Nursing school can be exhausting. There’s the hazing and abuse from teachers and staff, along with the massive amount of memorization that needs to be done in order to stay on top of your studies.
Add to that the stress of finances – as most full-time students studying nursing may find it hard to also work while attending school – and you have a perfect storm for a massive amount of accumulated debt after graduation.
According to the International Business Times, the average student graduating this year owes over $37,000 in student debt – even higher for advanced and specialized degrees. Yet that’s only a small piece of the nearly $1.4 trillion total student debt in the United States alone.
However, as sobering these statistics may be, there are ways that you can work to get your student loans paid off in record time.
High-Needs Community Health-Care
Registered nurses working at facilities in Health Professional Shortage Areas, also known as HPSAs, can apply for a program that will pay off 60 percent of their total student debt after only two years of service at the facility.
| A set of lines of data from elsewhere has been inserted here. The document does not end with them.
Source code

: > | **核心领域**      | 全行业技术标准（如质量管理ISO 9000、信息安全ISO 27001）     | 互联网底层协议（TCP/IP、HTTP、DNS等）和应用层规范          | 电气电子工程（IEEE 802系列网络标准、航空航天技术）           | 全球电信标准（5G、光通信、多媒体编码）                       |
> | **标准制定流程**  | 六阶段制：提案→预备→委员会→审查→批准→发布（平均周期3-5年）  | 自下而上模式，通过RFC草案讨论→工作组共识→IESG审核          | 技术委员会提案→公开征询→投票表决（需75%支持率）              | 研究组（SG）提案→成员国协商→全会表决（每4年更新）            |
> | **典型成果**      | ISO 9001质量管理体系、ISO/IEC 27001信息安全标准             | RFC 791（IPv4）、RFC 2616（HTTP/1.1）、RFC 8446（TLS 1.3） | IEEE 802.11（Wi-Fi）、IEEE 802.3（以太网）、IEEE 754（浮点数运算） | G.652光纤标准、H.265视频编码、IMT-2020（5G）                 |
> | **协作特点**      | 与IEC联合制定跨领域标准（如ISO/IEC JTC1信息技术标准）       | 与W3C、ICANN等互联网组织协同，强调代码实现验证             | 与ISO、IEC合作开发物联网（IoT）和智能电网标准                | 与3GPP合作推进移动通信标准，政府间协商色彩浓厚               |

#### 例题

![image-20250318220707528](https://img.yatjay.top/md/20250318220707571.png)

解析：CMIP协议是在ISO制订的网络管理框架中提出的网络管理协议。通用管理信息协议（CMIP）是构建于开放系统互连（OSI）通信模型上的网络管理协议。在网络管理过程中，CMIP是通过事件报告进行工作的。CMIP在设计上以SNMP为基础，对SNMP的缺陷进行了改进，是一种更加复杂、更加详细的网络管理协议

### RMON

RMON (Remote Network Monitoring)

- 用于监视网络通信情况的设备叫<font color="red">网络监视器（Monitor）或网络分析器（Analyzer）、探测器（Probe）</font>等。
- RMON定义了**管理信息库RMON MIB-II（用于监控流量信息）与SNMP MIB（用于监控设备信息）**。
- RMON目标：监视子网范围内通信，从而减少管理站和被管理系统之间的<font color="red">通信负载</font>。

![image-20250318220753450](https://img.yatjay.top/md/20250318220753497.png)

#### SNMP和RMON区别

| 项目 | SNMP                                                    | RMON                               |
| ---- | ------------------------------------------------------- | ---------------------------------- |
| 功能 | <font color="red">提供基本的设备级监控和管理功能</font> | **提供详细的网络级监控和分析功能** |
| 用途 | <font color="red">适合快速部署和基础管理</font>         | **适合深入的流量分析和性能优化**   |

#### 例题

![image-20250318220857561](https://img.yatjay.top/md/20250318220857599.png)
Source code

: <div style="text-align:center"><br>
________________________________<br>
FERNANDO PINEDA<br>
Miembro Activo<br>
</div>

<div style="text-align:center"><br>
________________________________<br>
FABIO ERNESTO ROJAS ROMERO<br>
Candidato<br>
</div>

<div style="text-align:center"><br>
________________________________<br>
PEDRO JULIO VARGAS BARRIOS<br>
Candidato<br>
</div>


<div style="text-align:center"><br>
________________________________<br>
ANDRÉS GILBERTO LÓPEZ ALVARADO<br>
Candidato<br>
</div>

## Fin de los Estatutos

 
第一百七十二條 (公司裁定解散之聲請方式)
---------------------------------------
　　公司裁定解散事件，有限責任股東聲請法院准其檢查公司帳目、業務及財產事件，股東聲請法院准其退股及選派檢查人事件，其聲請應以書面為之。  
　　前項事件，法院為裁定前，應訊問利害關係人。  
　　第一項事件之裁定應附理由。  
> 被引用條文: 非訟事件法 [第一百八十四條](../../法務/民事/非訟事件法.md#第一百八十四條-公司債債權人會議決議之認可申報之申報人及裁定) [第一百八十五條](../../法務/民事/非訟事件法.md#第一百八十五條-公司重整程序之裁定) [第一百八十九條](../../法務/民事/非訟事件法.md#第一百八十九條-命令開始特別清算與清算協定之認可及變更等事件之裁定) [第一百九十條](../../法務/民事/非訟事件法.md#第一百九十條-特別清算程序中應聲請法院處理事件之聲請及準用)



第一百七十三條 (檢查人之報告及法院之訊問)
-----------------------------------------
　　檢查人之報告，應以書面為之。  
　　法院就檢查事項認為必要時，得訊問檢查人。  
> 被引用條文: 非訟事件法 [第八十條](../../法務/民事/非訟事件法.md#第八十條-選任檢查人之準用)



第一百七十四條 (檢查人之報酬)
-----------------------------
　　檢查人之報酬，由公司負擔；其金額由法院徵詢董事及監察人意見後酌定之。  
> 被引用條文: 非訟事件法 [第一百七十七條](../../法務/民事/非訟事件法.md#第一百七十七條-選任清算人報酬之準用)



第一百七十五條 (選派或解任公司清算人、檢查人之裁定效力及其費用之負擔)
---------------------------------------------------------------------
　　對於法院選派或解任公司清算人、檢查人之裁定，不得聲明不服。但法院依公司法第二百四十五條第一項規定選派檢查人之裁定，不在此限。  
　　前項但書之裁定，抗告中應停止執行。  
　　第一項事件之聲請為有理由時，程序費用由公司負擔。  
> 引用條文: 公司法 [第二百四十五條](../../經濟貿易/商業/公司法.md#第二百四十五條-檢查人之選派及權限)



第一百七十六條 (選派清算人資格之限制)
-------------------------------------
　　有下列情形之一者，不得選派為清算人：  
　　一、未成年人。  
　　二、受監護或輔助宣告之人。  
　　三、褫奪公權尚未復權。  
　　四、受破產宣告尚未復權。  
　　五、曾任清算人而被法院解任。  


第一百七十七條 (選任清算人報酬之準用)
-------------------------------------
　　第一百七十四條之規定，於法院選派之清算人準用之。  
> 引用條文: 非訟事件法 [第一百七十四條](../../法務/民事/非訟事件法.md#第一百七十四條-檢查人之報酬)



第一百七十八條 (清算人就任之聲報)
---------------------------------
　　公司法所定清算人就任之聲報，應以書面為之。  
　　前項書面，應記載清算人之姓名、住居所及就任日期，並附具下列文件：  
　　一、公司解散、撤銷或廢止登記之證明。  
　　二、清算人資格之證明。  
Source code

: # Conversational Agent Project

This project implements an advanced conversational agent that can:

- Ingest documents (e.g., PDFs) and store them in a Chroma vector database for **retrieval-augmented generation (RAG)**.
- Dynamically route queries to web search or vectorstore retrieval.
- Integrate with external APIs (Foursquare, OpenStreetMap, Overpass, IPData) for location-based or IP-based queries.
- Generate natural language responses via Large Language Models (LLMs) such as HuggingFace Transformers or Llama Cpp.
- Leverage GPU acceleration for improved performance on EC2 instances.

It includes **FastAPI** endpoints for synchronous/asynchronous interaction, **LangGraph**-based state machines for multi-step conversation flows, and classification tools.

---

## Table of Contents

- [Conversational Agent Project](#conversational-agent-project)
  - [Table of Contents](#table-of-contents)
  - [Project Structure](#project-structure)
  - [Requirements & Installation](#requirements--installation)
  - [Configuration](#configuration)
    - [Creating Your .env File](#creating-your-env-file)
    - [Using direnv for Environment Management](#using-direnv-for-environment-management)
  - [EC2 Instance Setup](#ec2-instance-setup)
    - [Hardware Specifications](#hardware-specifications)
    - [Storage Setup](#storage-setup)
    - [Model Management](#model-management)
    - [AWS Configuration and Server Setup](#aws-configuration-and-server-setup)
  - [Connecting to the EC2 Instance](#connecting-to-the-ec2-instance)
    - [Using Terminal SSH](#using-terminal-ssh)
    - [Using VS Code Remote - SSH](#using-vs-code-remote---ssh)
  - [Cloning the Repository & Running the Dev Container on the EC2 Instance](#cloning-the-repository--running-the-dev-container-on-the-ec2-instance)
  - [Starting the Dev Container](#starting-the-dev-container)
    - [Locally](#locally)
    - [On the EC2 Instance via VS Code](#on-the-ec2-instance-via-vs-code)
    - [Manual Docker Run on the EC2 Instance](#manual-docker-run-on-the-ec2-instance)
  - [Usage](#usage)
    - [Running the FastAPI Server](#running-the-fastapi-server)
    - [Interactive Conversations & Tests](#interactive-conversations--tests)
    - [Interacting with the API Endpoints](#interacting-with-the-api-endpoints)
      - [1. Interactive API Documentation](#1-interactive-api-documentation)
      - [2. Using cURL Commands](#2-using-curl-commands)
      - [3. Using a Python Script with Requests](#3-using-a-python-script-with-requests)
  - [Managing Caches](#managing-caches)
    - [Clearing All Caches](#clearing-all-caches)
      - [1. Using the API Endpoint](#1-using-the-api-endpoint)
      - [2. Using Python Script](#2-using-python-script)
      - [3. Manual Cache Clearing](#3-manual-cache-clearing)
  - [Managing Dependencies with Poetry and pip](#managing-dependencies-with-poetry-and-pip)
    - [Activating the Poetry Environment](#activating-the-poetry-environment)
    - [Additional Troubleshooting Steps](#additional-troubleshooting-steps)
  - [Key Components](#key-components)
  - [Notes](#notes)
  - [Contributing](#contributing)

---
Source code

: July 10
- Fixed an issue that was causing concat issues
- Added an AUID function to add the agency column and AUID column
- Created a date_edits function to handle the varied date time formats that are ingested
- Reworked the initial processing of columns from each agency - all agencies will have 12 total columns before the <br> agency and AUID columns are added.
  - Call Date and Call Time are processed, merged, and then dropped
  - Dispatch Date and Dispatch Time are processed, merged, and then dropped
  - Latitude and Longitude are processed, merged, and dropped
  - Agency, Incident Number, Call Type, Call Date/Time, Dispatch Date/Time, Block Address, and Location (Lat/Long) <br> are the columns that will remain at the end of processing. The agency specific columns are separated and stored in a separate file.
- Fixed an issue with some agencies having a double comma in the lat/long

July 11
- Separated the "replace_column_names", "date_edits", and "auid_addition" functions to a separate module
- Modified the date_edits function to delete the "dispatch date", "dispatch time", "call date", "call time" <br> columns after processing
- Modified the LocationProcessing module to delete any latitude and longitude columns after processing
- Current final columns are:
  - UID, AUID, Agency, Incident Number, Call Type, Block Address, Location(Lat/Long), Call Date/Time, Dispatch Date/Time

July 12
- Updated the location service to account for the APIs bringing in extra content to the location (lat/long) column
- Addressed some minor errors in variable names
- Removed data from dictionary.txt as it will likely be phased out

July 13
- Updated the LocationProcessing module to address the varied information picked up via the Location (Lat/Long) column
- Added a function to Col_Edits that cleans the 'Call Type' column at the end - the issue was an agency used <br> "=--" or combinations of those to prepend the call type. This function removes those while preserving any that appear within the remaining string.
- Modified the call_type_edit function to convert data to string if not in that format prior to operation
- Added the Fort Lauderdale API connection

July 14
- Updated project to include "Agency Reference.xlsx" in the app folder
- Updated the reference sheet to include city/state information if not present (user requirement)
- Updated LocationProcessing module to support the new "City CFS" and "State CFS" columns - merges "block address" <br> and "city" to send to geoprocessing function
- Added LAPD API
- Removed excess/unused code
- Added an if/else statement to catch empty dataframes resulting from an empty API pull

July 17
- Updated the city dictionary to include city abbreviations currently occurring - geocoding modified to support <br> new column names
There’s also an optional third year commitment where an additional 25 percent of the total beginning debt is again wiped clean.
The Health Resources and Services Administration (HRSA) designate these facilities as having shortages in primary care, dental, or mental health providers. They may be geographic (for example limited to a specific county or service area), population-based (for example low income or Medicaid eligible patients), or named specific facilities (like a federally qualified health center). The HRSA website states that “Medically Underserved Areas/Populations [are known to have] too few primary care providers, high infant mortality, high poverty, or a high elderly population.”
These facilities can include everything from community clinics to hospice care support settings, and provide a wide range of opportunities across the nation for qualified nursing professionals in all areas of expertise. Working at these facilities is one way to pay down student debt while serving high needs communities.
Philanthropic Volunteering Websites
There are relatively new platforms that connect volunteers with generous philanthropists in an effort to both pay down student debt and encourage volunteering in needy communities.
Websites like SponsorChange and ZeroBound can connect volunteers with non-profit organizations in need of assistance. Projects are agreed to in advance and can take anywhere from 40-50 hours of work over several months to complete.
At the end of the project, the volunteers are paid for their efforts – but the money isn’t given as cash. Instead, the donation – given by third party donors - is applied towards the graduate’s student loans directly. This pays down their balance owed and takes some of the stress off of an already harrowing debt-situation.
To check for eligible virtual projects, and those local to your area, visit the respective websites to search opportunities.
It’s also possible to craft your own debt-repayment work and volunteer opportunities. Check sites like Idealist.org often for jobs, internships, and other opportunities. If you see that a local non-profit is looking for full or part-time help, and has the budget to pay, you may consider working in the non-profit sector to help pay down your student loans.
Public Service Loan Forgiveness
Additionally, the federal Public Service Loan Forgiveness (PSLF) program is one of many Student Loan Forgiveness programs available to nursing school graduates.
The PSLF program can completely forgive certain types of loans after 120 months of qualifying loan repayments and dedicated work in eligible facilities. While this is definitely more of a long-term solution, and only applicable to very specific types of loans, for those entering a career that they feel confident in and excel at, this is a great carrot chase for as a reward for 10 years of dedicated service.
Most of your questions about the PSLF can be answered on the Federal Student Aid website.
Nursing professionals most often get into the field because they have a caring and serving nature. It can be difficult to hold onto that passion at times in an overly regimented and time-crunched environment. However, working in a facility where the patients are most in-need can be a wonderful way to learn fast and hard - making the largest impact in the shortest amount of time.